What does resentment really show?

  • If anything, resentment shows that individuals are not prepared to take responsibly for themselves. It is easier for them to disguise from themselves the extent to which their own decisions and conduct are responsible for their own unhappiness while instead, it is acknowledged that some people have been badly treated, the way they have been badly treated does not have to be the continued root cause of their continued unhappiness and failure.  Instead, they can be responsible for their own thoughts and feelings instead of holding onto and banking all of their resentment deposits.

What is the outcome of resentment in the long-term?

  • Over time, if resentment lasts long enough, the possibility of change is almost totally destroyed and no longer exists. In other words, people become resentful and almost stuck in concrete with this emotion.  In some cases, it has been said that they become somewhat “bitter and twisted” as the saying goes.
  • Ultimately, it effects them emotionally and the whole of life is “grumpy” and negative. Their negative attitudes and outlook rubs off on those around them and they become difficult people with whom to live.
  • Ultimately too, resentment becomes an emotional cancer that not only effects their positive outlook on life, but more importantly, can have physical or medical symptoms where people’s bodies start to break down including their immune system.

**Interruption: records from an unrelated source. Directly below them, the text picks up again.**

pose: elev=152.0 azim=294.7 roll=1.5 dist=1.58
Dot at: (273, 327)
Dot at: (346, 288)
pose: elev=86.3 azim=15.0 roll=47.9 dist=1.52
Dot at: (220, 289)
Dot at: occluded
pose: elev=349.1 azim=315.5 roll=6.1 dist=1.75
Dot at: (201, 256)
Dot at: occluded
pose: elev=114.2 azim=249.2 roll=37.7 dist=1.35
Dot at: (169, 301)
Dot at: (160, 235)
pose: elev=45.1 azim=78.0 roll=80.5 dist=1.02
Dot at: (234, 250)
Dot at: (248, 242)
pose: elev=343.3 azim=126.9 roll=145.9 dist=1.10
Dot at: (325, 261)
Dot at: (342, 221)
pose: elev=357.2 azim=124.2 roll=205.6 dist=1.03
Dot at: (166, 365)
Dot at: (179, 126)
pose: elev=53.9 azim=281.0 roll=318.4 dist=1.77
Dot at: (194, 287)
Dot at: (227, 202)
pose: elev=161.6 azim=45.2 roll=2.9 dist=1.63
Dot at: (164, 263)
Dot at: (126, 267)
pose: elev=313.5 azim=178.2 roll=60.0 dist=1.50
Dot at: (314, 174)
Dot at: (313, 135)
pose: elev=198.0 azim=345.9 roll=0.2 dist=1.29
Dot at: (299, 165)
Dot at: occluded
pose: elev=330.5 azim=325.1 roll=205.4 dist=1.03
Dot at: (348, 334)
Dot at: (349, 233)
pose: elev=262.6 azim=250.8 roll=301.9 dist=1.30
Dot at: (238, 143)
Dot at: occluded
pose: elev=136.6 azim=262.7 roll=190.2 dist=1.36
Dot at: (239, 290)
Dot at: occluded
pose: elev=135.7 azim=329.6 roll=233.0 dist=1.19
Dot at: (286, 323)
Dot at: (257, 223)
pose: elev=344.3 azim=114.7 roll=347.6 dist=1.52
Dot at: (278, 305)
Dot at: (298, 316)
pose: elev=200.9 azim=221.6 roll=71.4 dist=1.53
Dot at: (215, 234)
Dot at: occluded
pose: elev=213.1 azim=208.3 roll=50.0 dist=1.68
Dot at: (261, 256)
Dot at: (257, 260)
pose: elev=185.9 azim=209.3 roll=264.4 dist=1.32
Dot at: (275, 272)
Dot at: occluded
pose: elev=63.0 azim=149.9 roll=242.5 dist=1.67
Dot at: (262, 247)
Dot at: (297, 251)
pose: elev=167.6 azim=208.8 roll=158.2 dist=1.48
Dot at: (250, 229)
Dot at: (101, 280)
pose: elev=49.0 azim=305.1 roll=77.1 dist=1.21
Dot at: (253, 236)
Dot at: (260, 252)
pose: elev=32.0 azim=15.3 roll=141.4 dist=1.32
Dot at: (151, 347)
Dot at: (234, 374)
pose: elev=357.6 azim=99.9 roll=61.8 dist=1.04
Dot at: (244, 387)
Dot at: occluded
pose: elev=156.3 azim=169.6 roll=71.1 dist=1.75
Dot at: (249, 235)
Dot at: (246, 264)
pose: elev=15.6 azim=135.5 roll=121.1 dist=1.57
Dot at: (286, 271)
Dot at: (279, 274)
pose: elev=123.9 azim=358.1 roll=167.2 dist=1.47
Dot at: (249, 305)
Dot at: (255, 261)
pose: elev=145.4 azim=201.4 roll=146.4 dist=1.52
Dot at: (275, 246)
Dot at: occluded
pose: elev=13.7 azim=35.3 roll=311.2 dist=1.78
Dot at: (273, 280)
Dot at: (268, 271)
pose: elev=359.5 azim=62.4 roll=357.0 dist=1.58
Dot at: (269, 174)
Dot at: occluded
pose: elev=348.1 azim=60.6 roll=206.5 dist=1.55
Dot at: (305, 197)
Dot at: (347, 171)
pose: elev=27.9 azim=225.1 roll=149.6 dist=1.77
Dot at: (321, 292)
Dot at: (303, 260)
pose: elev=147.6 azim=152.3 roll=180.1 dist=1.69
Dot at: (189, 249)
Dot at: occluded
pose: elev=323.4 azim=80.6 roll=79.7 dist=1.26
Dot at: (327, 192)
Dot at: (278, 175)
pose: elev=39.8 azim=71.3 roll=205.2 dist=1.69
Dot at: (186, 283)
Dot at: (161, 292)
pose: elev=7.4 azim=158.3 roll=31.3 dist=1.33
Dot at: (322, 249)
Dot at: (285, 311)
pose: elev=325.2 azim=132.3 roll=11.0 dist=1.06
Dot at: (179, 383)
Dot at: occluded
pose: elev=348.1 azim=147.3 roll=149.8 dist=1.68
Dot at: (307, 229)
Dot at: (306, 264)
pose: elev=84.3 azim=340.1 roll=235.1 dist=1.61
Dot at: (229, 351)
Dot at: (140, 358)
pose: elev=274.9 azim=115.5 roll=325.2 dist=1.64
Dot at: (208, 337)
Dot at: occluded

What to do about resentment?

  • In the first instance, individuals must acknowledge that they are responsible for their own feelings including resentment (as well as positive feelings such as happiness etc). We choose to be resentful in the same way that we choose to be happy, angry or whatever.
  • Letting go of resentment therefore, in the first instance at least, is a mental decision. We simply decide that enough is enough and we decide we will no longer dwell on the issue; it is simply just not worth it.  Sure, the other person or group or company may have treated us badly in the first place, but not only did they score at that particular stage when we felt we were badly treated, but we continue to give them a victory as we harbour resentment because it eats away at us emotionally and physically, and ultimately, they will really win the day if we do not snap out of resentment.
  • Finally, we decide what plans we can undertake to give us back our happiness, our peace and our joy and we physically set about putting in place various action plans that allow us to feel more positive about life. Maybe it requires tidying up some “unfinished business” with someone such as providing an apology or maybe it requires re-training or maybe it requires some other action, but once we have made a mental decision, we then have to set about doing something.  We are all responsible for our feelings and responsible for our futures.  No one else can be held accountable for the way that we live life.

What would it mean for you to give up any resentment that you might have?  What action would you need to take to finish off this “unfinished business”.